**Description of the task:**
Please give back, word for word, only the lines starting at the one containing "от 1 585 000 руб" and ending at the one containing "м. Київ, вул. Хрещатик, 4, оф. 13" within the material below.

==*==

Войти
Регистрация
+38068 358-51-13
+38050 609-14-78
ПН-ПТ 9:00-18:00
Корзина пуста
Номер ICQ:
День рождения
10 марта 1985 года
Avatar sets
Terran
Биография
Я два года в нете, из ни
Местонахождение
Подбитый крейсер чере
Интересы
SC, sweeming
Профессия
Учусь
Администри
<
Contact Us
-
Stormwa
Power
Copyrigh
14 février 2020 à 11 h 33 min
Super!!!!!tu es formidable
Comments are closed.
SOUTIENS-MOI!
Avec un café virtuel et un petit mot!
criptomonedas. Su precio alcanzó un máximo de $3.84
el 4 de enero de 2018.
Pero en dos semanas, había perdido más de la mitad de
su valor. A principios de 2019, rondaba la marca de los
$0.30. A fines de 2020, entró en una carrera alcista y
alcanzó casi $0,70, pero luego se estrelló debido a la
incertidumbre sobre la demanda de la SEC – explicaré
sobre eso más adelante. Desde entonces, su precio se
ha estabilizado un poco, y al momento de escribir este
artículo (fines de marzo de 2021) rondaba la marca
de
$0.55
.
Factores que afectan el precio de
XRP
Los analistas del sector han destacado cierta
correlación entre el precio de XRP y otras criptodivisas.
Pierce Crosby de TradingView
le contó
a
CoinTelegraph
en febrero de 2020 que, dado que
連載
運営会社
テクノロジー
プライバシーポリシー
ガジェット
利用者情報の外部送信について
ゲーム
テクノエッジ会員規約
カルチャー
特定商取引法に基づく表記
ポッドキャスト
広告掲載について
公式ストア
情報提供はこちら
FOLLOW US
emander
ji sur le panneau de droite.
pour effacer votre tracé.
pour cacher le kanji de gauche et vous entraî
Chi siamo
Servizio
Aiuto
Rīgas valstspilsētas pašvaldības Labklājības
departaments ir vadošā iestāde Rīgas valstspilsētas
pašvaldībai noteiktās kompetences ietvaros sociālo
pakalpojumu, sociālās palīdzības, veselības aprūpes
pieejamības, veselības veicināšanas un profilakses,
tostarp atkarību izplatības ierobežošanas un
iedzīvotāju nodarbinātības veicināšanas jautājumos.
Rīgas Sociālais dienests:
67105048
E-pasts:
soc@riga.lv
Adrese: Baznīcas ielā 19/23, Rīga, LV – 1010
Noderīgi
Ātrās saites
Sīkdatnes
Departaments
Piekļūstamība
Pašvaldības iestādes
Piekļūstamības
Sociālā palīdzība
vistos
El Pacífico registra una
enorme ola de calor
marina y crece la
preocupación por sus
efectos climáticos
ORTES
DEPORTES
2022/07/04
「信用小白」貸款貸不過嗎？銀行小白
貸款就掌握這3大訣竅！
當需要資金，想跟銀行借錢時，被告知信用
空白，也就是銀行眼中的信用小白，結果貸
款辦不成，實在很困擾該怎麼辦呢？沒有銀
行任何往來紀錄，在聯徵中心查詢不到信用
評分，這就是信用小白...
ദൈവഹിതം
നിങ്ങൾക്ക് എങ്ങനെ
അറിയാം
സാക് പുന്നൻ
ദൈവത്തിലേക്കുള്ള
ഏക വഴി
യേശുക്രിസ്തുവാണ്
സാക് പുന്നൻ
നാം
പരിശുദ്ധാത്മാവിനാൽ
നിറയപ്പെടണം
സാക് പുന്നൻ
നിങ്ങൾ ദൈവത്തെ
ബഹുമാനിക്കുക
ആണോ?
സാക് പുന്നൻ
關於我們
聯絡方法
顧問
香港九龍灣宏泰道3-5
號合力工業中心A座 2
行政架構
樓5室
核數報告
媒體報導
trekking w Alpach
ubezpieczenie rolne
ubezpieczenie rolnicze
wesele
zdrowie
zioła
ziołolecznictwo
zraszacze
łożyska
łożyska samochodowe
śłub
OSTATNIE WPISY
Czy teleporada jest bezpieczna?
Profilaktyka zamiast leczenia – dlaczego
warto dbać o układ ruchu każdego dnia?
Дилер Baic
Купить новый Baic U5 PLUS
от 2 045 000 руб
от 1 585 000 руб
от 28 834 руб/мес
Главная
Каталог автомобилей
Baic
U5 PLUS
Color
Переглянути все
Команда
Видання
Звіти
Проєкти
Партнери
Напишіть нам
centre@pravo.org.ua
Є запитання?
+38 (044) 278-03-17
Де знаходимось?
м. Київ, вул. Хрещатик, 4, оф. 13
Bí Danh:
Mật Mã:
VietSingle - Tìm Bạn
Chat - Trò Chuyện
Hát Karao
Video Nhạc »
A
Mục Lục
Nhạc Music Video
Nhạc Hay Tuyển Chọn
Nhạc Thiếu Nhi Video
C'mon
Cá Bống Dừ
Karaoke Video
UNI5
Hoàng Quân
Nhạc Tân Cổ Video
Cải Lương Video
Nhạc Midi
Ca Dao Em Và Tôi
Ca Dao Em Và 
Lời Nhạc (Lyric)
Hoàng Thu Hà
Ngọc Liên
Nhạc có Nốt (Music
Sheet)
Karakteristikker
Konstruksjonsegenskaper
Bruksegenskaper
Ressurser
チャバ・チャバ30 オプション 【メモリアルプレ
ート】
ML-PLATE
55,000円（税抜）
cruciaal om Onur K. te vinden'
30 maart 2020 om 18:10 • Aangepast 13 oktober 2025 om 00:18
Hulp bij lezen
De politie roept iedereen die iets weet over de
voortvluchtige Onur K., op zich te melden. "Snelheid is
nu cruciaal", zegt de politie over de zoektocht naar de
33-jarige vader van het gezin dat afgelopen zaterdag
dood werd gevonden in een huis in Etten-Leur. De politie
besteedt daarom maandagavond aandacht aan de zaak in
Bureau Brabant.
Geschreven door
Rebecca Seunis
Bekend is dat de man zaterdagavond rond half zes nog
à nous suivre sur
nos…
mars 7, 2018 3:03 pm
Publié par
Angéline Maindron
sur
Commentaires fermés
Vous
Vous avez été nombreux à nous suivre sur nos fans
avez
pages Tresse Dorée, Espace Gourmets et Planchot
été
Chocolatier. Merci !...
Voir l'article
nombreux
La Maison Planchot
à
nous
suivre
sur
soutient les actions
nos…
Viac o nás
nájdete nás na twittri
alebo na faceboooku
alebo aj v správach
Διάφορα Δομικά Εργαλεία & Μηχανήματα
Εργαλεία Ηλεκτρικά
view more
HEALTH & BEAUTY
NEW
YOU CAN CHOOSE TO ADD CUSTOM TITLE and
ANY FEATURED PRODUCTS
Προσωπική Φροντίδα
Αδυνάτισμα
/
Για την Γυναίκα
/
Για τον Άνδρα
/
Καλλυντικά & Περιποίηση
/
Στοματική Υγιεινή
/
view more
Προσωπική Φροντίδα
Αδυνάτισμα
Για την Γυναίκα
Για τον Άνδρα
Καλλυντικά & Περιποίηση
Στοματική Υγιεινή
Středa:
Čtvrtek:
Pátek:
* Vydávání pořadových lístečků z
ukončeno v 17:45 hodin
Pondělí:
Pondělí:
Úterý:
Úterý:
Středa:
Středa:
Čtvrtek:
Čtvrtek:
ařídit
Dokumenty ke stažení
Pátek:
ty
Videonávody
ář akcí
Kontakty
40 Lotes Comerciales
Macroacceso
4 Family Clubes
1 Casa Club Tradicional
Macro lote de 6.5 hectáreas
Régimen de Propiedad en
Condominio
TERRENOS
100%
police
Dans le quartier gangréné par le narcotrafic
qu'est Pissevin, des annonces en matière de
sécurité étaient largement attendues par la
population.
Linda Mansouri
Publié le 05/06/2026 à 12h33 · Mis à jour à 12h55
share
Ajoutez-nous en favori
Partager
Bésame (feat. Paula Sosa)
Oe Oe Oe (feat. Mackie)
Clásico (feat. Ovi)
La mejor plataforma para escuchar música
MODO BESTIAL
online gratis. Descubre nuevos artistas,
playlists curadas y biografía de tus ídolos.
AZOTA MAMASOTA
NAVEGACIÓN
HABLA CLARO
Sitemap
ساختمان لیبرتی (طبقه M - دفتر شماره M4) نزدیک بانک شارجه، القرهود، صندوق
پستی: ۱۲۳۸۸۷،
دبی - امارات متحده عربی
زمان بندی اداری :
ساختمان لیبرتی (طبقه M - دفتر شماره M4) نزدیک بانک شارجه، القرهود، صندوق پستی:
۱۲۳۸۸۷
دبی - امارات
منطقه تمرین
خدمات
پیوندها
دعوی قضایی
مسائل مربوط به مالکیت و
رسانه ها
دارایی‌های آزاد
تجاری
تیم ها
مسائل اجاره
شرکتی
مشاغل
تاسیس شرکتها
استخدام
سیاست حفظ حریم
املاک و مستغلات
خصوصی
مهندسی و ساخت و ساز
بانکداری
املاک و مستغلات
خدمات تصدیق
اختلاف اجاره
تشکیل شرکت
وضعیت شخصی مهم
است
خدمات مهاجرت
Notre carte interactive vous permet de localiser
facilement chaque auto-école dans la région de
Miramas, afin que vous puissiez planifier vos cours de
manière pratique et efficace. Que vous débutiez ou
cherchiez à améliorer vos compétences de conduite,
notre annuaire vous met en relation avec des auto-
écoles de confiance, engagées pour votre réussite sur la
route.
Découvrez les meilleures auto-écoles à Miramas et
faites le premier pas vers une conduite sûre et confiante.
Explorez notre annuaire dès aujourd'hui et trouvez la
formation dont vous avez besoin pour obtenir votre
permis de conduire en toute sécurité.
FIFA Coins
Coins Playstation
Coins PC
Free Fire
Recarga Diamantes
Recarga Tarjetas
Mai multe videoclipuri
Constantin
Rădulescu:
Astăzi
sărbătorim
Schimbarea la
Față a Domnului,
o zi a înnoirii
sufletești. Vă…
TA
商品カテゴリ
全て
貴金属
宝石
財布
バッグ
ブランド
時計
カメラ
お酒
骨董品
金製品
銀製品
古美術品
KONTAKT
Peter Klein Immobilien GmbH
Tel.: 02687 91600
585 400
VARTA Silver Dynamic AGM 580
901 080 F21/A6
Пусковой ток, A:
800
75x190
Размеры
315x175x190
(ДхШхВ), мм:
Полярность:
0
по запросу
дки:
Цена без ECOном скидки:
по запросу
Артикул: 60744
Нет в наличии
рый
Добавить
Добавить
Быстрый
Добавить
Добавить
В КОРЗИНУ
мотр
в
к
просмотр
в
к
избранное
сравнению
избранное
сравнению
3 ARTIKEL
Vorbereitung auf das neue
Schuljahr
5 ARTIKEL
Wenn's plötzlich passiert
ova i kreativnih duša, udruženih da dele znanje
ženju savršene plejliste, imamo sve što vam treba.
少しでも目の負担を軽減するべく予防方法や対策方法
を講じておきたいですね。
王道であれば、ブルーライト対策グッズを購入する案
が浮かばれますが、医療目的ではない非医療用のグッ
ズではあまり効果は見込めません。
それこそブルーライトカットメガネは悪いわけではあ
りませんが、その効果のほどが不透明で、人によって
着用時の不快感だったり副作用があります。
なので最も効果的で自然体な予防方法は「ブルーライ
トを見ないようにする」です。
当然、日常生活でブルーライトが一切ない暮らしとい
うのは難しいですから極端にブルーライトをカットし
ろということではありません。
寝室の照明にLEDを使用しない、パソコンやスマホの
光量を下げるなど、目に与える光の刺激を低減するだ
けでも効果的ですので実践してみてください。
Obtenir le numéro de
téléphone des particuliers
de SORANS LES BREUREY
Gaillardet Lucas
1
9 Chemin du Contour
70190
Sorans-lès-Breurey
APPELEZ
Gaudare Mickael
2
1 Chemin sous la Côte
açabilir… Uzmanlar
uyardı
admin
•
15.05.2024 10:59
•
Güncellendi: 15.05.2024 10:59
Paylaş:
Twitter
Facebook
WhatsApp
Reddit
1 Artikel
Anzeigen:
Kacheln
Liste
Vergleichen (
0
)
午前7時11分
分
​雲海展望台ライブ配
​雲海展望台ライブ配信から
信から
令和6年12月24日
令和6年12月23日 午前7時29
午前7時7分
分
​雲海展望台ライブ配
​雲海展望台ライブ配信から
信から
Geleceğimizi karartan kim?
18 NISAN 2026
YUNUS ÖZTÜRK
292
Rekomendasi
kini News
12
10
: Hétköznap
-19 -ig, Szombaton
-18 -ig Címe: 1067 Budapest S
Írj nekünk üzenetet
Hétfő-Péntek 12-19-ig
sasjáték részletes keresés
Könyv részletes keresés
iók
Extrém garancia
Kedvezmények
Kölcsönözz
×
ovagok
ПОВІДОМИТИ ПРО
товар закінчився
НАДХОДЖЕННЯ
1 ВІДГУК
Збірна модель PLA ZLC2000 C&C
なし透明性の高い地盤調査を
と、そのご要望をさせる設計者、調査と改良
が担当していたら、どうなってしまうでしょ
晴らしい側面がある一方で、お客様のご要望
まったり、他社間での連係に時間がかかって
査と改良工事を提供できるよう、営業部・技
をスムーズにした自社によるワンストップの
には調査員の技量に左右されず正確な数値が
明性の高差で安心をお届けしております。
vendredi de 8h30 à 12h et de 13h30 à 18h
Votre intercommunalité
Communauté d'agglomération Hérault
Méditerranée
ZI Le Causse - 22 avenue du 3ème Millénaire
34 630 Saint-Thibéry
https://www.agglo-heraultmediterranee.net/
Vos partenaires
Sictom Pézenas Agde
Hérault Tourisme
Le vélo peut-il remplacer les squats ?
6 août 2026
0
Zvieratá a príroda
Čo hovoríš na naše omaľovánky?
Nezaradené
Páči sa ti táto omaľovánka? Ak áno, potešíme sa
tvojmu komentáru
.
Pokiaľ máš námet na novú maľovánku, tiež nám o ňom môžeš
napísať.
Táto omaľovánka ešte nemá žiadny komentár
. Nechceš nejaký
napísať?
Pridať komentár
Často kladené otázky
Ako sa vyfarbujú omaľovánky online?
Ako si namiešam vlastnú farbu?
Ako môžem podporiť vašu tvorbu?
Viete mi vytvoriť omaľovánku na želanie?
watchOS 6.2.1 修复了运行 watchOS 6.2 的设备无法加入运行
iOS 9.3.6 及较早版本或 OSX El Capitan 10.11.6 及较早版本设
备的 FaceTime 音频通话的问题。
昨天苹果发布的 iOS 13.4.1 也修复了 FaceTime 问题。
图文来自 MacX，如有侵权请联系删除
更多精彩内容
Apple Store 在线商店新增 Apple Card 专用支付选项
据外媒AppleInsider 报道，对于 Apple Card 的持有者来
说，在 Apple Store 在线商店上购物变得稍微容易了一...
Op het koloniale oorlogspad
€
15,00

==*==

**Answer to the problem:**
от 1 585 000 руб
от 28 834 руб/мес
Главная
Каталог автомобилей
Baic
U5 PLUS
Color
Переглянути все
Команда
Видання
Звіти
Проєкти
Партнери
Напишіть нам
centre@pravo.org.ua
Є запитання?
+38 (044) 278-03-17
Де знаходимось?
м. Київ, вул. Хрещатик, 4, оф. 13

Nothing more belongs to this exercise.